[Page images and extracted text]
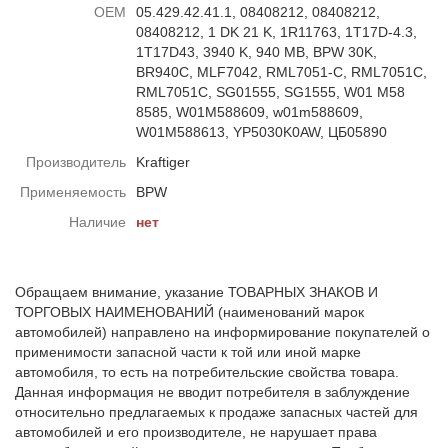
ОЕМ
05.429.42.41.1, 08408212, 08408212,
08408212, 1 DK 21 K, 1R11763, 1T17D-4.3,
1T17D43, 3940 K, 940 MB, BPW 30K,
BR940C, MLF7042, RML7051-C, RML7051C,
RML7051C, SG01555, SG1555, W01 M58
8585, W01M588609, w01m588609,
W01M588613, YP5030K0AW, ЦБ05890
Производитель
Kraftiger
Применяемость
BPW
Наличие
нет
Обращаем внимание, указание ТОВАРНЫХ ЗНАКОВ И
ТОРГОВЫХ НАИМЕНОВАНИЙ (наименований марок
автомобилей) направлено на информирование покупателей о
применимости запасной части к той или иной марке
автомобиля, то есть на потребительские свойства товара.
Данная информация не вводит потребителя в заблуждение
относительно предлагаемых к продаже запасных частей для
автомобилей и его производителе, не нарушает права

### Work instructions
Format the text lines from all the rows above as a numbered list, omitting any blank lines. Leave the pictures out of your answer.

### Exercise result
1. ОЕМ
2. 05.429.42.41.1, 08408212, 08408212,
3. 08408212, 1 DK 21 K, 1R11763, 1T17D-4.3,
4. 1T17D43, 3940 K, 940 MB, BPW 30K,
5. BR940C, MLF7042, RML7051-C, RML7051C,
6. RML7051C, SG01555, SG1555, W01 M58
7. 8585, W01M588609, w01m588609,
8. W01M588613, YP5030K0AW, ЦБ05890
9. Производитель
10. Kraftiger
11. Применяемость
12. BPW
13. Наличие
14. нет
15. Обращаем внимание, указание ТОВАРНЫХ ЗНАКОВ И
16. ТОРГОВЫХ НАИМЕНОВАНИЙ (наименований марок
17. автомобилей) направлено на информирование покупателей о
18. применимости запасной части к той или иной марке
19. автомобиля, то есть на потребительские свойства товара.
20. Данная информация не вводит потребителя в заблуждение
21. относительно предлагаемых к продаже запасных частей для
22. автомобилей и его производителе, не нарушает права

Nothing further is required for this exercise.